Woman's focus is food

February 28, 2003|by ANDREA ROWLAND

Ruth Anne Callaham calls her move into a leadership position at a local nonprofit agency a "God thing."

A computer specialist, Callaham took early retirement from her position as a project manager for the Internal Revenue Service in Martinsburg, W.Va., just days before she heard about the opening for an executive director at Food Resources Inc. in Hagerstown.

The nonprofit agency provides eligible Washington County residents and more than 55 member organizations with discounted food.

"I retired on Dec. 31, and at that very junction in time, this position came open," said Callaham, 53, of Hagerstown. "I view myself as a woman of faith - so for me, it was one of those God things."

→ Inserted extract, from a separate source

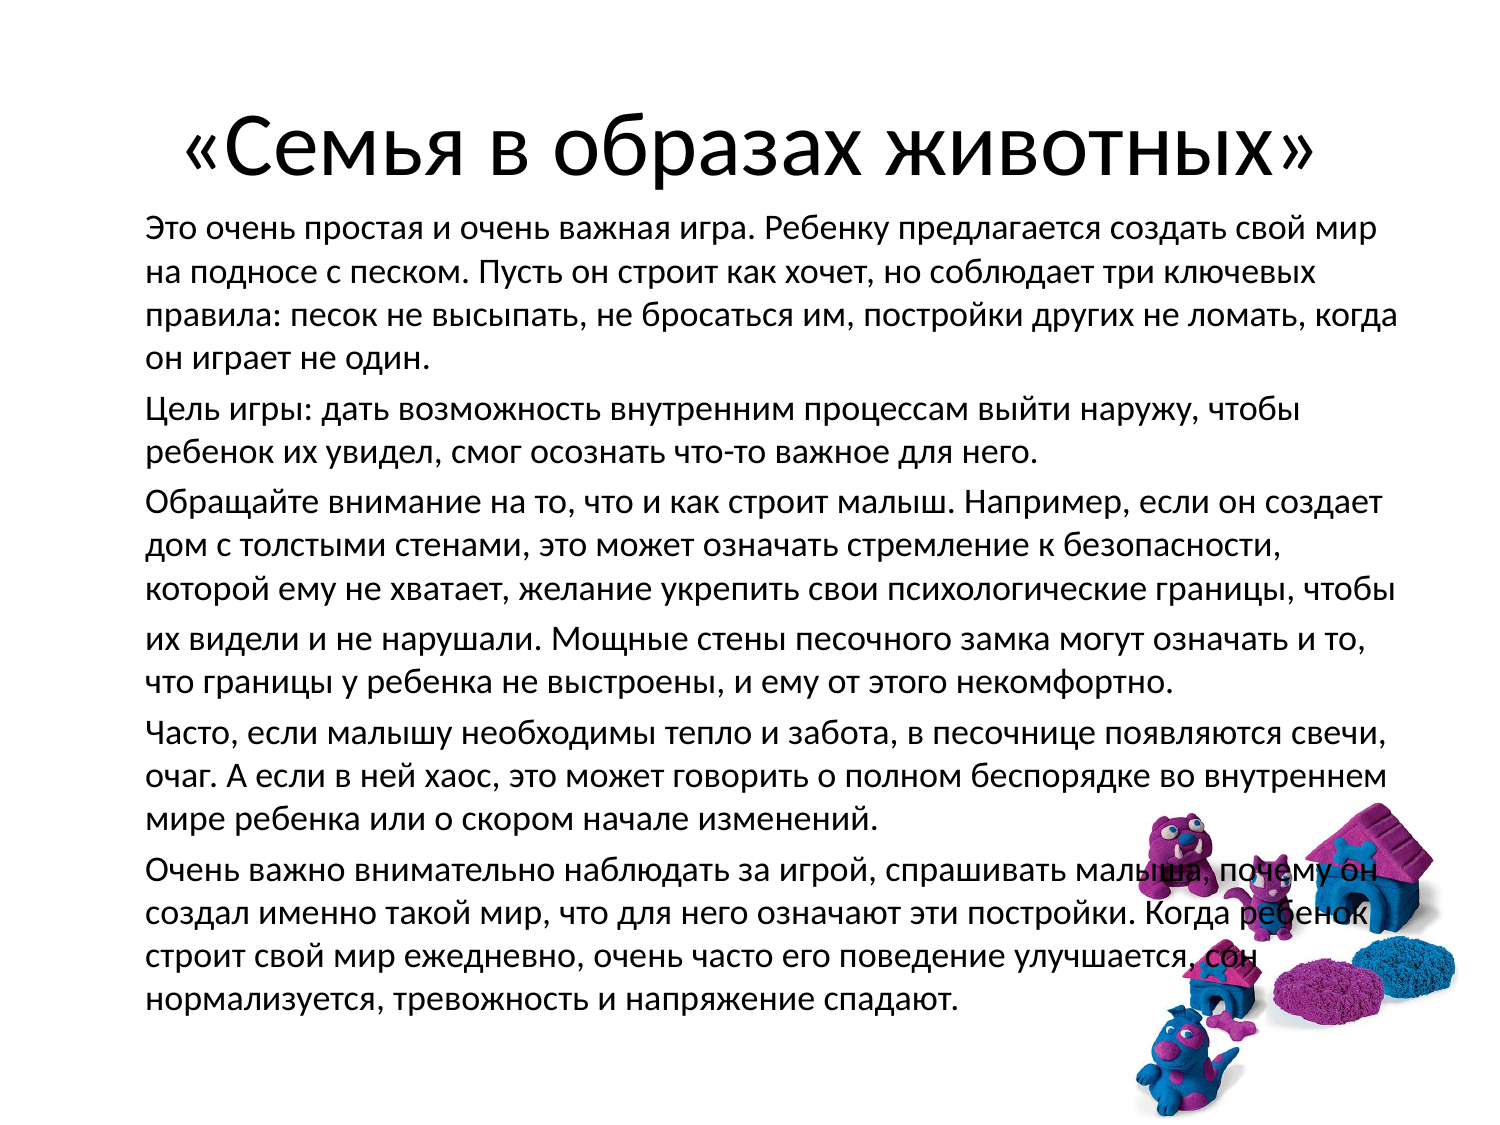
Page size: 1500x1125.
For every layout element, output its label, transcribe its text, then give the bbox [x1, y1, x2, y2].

picture [1127, 793, 1459, 1125]
title «Семья в образах животных» [75, 45, 1425, 196]
list Это очень простая и очень важная игра. Ребенку предлагается создать свой мир на подносе с песком. Пусть он строит как хочет, но соблюдает три ключевых правила: песок не высыпать, не бросаться им, постройки других не ломать, когда он играет не один. Цель игры: дать возможность внутренним процессам выйти наружу, чтобы ребенок их увидел, смог осознать что-то важное для него. Обращайте внимание на то, что и как строит малыш. Например, если он создает дом с толстыми стенами, это может означать стремление к безопасности, которой ему не хватает, желание укрепить свои психологические границы, чтобы их видели и не нарушали. Мощные стены песочного замка могут означать и то, что границы у ребенка не выстроены, и ему от этого некомфортно. Часто, если малышу необходимы тепло и забота, в песочнице появляются свечи, очаг. А если в ней хаос, это может говорить о полном беспорядке во внутреннем мире ребенка или о скором начале изменений. Очень важно внимательно наблюдать за игрой, спрашивать малыша, почему он создал именно такой мир, что для него означают эти постройки. Когда ребенок строит свой мир ежедневно, очень часто его поведение улучшается, сон нормализуется, тревожность и напряжение спадают. [75, 196, 1425, 1083]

Callaham took over at Food Resources in early February. She replaced John Christy, who left the agency in November 2002, said Steve Runkle, board president.


Callaham was selected from a pool of about 40 applicants, Runkle said.

Her extensive experience, enthusiasm for the agency's planned growth, and "strong passion for the role she can play in the community" make her an ideal fit for the agency, he said.

Callaham holds a master's degree in business administration from Mount St. Mary's College, where she teaches in the accelerated MBA program. The San Antonio native spent 23 years working for the federal government, including 13 years as a computer specialist at the former Fort Richie Army base in Cascade and 10 years for the IRS.

Callaham is on the board of directors of Habitat for Humanity of Washington County and the Housing Authority of Washington County.

Her short-term goals for Food Resources focus on bringing more food to more people for less money - especially at a time when rising fuel prices are forcing some low-income wage earners to choose between filling their gas tanks and putting food on family dinner tables, Callaham said.

She hopes to raise awareness about hunger in the Tri-State area in part through a promotional campaign that will feature well-known local personalities holding "Will Work For Food" signs - a publicity strategy that's been popular for New York City's largest food bank, Callaham said.

Callaham said she plans to strengthen partnerships with other help agencies throughout the Tri-State area.

Callaham said she hopes to improve the flow of food left over at restaurants and charity functions to soup kitchens and other worthy efforts.

And she wants to decrease by one cent the cost per pound of food distributed through Food Resources. The agency charges a "shared maintenance" fee of 12 cents per pound to help cover operating costs at the agency's warehouse on McRand Court.

She said she hopes to reduce the fee by the end of this year by tapping into grants and soliciting for more donations.

"If I cut that cost to 11 cents in one year, I'll feel like I've accomplished a great deal," she said.